TASK DESCRIPTION: Put the lines of the records below into a JSON list of strings, one string per line, skipping blank lines. Leave the pictures out of the list.

+++ EXTRACTED ENTRIES

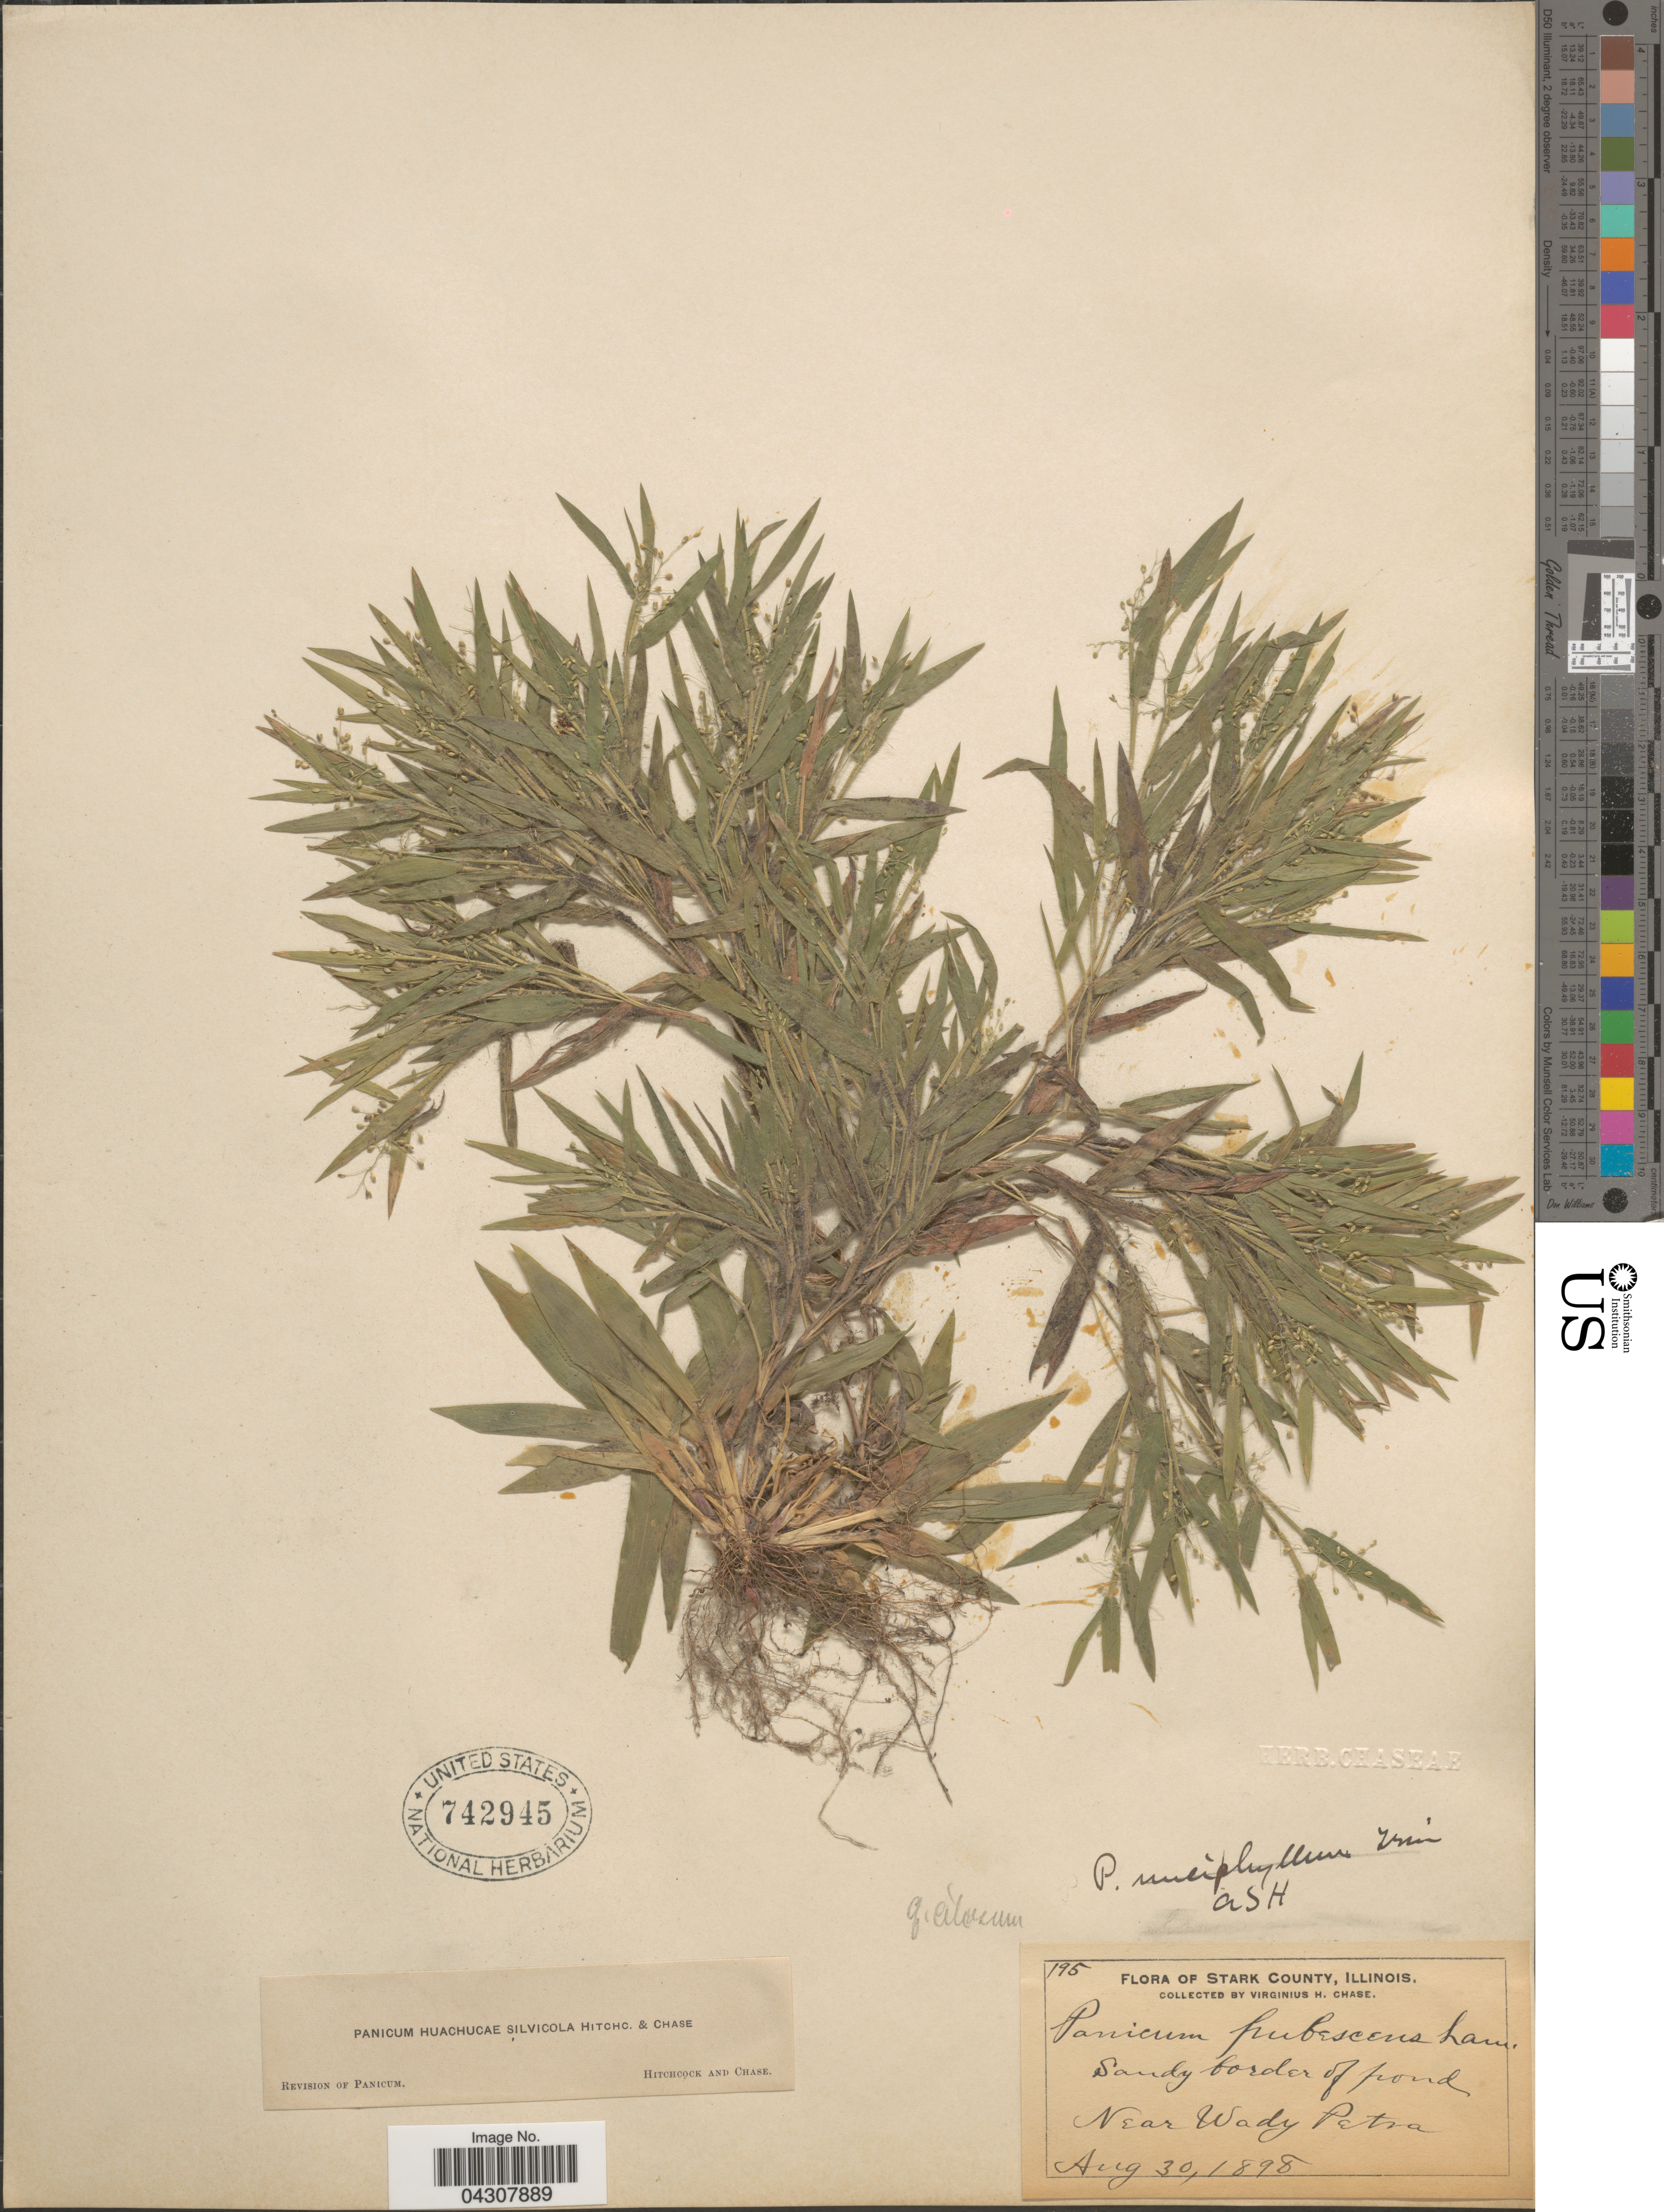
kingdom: Plantae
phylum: Tracheophyta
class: Liliopsida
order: Poales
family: Poaceae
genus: Dichanthelium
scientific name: Dichanthelium acuminatum var. acuminatum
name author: (Sw.) Gould & C.A. Clark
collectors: V. H. Chase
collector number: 195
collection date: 1898-08-30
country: United States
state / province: Illinois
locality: Stark County. Sandy border of pond. Near Wady Petra.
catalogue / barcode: US 742945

++++++

WRITTEN SOLUTION:
[
  "kingdom: Plantae",
  "phylum: Tracheophyta",
  "class: Liliopsida",
  "order: Poales",
  "family: Poaceae",
  "genus: Dichanthelium",
  "scientific name: Dichanthelium acuminatum var. acuminatum",
  "name author: (Sw.) Gould & C.A. Clark",
  "collectors: V. H. Chase",
  "collector number: 195",
  "collection date: 1898-08-30",
  "country: United States",
  "state / province: Illinois",
  "locality: Stark County. Sandy border of pond. Near Wady Petra.",
  "catalogue / barcode: US 742945"
]